Stored items
Segment Open

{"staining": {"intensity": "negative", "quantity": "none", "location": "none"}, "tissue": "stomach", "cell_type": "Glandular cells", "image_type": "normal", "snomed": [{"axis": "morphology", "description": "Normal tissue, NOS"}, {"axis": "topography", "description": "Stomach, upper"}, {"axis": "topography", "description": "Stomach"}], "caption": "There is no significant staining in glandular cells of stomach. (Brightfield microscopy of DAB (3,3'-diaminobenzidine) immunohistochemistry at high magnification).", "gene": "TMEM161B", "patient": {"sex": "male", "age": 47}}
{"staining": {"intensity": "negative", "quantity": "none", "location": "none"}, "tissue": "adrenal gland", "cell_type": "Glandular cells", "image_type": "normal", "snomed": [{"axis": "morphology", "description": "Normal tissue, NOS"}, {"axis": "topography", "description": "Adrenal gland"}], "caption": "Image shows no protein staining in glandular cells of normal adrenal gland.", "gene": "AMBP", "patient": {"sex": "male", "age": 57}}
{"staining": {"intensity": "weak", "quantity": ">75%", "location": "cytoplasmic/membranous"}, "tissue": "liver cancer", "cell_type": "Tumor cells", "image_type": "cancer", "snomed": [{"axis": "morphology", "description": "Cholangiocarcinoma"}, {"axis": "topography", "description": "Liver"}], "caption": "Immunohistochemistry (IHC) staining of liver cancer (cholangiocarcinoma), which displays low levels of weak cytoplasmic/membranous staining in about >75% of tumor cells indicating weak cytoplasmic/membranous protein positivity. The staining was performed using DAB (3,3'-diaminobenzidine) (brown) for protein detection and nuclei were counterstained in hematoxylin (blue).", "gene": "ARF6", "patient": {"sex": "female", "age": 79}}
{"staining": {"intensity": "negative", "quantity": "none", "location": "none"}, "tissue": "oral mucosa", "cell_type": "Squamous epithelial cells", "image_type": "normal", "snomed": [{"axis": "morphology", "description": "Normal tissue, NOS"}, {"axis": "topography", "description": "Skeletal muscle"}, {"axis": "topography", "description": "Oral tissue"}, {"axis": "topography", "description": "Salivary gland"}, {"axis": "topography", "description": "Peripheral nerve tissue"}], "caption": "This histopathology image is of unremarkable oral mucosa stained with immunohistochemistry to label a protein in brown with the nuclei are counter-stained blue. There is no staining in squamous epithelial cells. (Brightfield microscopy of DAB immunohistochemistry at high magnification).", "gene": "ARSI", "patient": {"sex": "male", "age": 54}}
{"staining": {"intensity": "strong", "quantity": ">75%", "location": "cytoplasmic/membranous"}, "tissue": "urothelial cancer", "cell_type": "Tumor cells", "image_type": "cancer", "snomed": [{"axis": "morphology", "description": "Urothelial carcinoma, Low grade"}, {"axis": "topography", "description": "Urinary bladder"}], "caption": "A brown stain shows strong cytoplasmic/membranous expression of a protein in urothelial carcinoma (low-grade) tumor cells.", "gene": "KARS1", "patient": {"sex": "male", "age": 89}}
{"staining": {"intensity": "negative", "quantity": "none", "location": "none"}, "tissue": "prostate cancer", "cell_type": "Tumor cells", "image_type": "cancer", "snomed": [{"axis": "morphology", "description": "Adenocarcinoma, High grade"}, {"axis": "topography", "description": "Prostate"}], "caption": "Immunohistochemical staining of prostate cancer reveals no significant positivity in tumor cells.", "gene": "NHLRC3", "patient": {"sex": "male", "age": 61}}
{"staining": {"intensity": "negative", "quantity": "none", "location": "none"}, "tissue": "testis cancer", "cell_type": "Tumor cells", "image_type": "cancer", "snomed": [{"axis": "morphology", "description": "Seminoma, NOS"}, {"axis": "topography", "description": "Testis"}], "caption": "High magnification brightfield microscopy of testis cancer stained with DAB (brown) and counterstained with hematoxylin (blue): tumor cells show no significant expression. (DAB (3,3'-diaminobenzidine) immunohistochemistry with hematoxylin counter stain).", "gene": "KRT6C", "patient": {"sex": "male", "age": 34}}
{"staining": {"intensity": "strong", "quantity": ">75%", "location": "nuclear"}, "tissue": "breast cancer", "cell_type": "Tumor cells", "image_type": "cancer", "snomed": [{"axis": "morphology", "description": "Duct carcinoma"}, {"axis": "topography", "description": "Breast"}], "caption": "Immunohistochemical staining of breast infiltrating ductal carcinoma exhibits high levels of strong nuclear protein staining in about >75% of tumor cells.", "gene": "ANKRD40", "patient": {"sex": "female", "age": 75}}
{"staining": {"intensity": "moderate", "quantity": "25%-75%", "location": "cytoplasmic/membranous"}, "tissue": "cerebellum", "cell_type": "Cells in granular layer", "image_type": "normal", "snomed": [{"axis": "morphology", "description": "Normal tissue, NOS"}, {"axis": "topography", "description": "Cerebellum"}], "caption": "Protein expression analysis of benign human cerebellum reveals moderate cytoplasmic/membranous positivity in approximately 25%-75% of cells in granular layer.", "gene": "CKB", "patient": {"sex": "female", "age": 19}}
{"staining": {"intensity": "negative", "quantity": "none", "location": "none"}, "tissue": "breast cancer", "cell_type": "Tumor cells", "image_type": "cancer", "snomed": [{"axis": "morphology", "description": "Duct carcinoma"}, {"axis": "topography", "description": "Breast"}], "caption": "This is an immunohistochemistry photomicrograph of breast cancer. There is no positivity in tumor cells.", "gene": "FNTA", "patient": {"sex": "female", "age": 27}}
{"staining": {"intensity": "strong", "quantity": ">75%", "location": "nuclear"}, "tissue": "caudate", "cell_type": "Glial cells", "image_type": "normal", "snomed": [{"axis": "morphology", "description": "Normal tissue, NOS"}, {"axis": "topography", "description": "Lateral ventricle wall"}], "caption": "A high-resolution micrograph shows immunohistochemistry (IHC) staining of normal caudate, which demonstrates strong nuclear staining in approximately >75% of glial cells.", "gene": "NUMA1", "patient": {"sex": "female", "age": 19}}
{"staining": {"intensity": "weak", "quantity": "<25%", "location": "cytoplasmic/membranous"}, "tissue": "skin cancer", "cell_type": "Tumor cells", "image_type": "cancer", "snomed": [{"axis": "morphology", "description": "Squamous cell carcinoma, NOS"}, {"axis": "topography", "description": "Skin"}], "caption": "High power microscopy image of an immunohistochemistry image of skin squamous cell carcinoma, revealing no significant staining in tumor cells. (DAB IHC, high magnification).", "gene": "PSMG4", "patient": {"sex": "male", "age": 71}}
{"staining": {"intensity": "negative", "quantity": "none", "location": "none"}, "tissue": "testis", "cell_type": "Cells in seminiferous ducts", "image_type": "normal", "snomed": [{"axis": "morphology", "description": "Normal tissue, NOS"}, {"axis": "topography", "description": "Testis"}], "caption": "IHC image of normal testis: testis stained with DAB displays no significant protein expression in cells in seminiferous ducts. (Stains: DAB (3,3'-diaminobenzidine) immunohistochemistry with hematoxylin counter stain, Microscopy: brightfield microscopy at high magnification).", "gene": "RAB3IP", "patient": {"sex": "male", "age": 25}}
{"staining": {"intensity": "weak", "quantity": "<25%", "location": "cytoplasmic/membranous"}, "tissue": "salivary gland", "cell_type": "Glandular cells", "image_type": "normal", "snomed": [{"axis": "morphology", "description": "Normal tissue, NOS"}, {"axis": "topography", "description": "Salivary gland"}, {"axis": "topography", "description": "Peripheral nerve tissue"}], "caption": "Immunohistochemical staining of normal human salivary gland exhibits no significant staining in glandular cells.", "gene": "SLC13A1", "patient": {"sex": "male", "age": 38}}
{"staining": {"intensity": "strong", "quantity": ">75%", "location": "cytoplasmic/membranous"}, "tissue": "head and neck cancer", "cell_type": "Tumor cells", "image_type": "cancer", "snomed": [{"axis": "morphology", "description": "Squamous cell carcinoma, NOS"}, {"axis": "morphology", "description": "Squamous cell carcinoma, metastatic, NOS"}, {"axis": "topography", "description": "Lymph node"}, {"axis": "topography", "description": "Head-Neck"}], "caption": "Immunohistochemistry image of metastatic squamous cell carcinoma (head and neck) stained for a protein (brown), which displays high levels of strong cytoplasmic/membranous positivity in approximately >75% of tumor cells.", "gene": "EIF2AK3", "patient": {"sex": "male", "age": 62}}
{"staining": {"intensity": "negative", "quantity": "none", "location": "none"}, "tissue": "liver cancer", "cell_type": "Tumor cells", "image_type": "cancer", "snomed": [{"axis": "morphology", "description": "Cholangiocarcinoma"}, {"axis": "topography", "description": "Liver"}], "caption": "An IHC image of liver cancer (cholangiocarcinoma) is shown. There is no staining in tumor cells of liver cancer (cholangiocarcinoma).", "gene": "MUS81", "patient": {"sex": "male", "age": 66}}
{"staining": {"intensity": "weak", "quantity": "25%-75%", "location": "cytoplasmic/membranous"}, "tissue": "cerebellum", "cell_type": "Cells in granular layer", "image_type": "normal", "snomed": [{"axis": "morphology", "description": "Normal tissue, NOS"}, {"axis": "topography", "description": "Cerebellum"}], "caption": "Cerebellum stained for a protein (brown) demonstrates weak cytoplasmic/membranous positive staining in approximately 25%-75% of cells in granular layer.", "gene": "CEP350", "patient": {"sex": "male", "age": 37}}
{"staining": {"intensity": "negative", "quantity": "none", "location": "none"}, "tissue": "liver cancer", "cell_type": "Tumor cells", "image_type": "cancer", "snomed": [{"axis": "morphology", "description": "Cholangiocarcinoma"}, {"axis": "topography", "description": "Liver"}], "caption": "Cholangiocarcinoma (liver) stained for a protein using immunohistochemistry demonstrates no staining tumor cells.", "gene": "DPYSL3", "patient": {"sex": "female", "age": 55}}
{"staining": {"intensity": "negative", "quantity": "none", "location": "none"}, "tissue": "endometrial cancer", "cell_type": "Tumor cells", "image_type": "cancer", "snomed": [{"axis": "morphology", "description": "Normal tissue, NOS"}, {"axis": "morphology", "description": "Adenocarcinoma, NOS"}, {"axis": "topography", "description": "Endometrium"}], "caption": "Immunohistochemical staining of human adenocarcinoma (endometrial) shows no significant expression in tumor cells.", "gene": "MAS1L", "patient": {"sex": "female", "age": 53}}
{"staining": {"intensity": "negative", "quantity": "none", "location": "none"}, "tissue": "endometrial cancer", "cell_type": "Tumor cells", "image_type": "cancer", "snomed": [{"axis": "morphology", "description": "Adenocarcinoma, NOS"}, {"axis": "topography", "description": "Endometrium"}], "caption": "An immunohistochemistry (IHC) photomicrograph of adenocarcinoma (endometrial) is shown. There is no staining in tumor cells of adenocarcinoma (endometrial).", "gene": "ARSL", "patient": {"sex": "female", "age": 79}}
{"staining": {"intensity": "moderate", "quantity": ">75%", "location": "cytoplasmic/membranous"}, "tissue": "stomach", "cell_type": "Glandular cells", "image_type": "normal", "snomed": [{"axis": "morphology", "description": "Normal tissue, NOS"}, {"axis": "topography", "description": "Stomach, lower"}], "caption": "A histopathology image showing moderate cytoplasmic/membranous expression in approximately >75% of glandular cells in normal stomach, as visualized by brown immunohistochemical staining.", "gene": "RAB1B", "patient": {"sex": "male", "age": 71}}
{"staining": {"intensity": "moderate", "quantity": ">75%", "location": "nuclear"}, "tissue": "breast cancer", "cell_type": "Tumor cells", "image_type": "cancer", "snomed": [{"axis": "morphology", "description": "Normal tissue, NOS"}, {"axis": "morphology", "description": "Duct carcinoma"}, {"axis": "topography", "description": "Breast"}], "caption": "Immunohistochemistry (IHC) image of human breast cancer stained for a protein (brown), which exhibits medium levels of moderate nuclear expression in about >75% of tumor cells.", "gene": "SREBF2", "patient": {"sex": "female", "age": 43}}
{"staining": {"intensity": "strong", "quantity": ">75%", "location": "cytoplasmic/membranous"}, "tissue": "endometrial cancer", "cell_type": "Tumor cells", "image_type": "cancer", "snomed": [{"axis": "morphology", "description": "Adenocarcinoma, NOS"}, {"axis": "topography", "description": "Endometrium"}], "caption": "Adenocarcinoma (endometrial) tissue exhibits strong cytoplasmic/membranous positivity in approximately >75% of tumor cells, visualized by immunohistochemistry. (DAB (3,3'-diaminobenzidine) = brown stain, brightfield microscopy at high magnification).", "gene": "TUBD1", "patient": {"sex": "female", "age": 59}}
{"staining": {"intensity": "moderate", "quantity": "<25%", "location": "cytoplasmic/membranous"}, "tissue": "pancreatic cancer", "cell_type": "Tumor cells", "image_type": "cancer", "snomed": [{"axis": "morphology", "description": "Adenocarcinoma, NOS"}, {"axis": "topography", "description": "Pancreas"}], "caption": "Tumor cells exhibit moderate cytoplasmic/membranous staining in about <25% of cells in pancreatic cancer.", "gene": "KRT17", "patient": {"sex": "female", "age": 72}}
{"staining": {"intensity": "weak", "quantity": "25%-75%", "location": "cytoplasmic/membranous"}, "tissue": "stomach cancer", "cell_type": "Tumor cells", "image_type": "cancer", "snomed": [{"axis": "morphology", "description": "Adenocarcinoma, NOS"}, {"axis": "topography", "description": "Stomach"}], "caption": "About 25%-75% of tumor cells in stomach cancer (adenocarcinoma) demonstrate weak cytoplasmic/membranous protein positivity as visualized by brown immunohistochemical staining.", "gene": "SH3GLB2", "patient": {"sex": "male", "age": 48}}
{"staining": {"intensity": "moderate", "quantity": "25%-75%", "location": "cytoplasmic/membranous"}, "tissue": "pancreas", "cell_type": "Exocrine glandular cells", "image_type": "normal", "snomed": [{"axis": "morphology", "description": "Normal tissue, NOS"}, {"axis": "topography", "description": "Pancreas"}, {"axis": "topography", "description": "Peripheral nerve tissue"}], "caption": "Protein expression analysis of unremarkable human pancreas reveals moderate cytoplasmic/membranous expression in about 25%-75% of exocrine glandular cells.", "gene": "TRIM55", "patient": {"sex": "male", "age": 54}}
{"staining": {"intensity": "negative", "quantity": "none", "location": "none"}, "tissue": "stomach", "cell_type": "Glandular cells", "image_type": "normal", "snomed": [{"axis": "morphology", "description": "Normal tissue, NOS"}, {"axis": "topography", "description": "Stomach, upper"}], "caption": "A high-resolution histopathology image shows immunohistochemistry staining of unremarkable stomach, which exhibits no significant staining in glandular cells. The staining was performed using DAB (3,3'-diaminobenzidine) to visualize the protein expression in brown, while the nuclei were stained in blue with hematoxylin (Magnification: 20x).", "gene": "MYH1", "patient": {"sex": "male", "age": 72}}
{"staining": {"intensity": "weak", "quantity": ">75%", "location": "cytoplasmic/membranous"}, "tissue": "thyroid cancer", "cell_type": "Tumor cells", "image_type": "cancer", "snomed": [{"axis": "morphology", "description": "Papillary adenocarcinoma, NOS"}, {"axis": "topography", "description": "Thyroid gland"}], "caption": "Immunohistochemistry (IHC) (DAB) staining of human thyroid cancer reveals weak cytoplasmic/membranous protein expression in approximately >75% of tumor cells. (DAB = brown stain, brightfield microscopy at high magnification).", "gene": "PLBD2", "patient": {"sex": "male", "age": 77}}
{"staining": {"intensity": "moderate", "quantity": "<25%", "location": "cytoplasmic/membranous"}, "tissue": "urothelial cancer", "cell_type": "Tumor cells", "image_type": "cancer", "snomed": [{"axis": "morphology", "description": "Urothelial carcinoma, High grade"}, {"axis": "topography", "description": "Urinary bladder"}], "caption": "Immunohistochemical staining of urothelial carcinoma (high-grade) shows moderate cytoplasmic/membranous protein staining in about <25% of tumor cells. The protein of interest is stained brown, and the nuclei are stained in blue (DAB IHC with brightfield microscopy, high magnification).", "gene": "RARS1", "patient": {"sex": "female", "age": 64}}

Segment Closed

● **Task to complete**
Would you please repeat exactly the lines above, starting at the line with "(IHC) image of" and stopping at the line with "cells exhibit moderate", both included?

● **Output of the exercise**
{"staining": {"intensity": "moderate", "quantity": ">75%", "location": "nuclear"}, "tissue": "breast cancer", "cell_type": "Tumor cells", "image_type": "cancer", "snomed": [{"axis": "morphology", "description": "Normal tissue, NOS"}, {"axis": "morphology", "description": "Duct carcinoma"}, {"axis": "topography", "description": "Breast"}], "caption": "Immunohistochemistry (IHC) image of human breast cancer stained for a protein (brown), which exhibits medium levels of moderate nuclear expression in about >75% of tumor cells.", "gene": "SREBF2", "patient": {"sex": "female", "age": 43}}
{"staining": {"intensity": "strong", "quantity": ">75%", "location": "cytoplasmic/membranous"}, "tissue": "endometrial cancer", "cell_type": "Tumor cells", "image_type": "cancer", "snomed": [{"axis": "morphology", "description": "Adenocarcinoma, NOS"}, {"axis": "topography", "description": "Endometrium"}], "caption": "Adenocarcinoma (endometrial) tissue exhibits strong cytoplasmic/membranous positivity in approximately >75% of tumor cells, visualized by immunohistochemistry. (DAB (3,3'-diaminobenzidine) = brown stain, brightfield microscopy at high magnification).", "gene": "TUBD1", "patient": {"sex": "female", "age": 59}}
{"staining": {"intensity": "moderate", "quantity": "<25%", "location": "cytoplasmic/membranous"}, "tissue": "pancreatic cancer", "cell_type": "Tumor cells", "image_type": "cancer", "snomed": [{"axis": "morphology", "description": "Adenocarcinoma, NOS"}, {"axis": "topography", "description": "Pancreas"}], "caption": "Tumor cells exhibit moderate cytoplasmic/membranous staining in about <25% of cells in pancreatic cancer.", "gene": "KRT17", "patient": {"sex": "female", "age": 72}}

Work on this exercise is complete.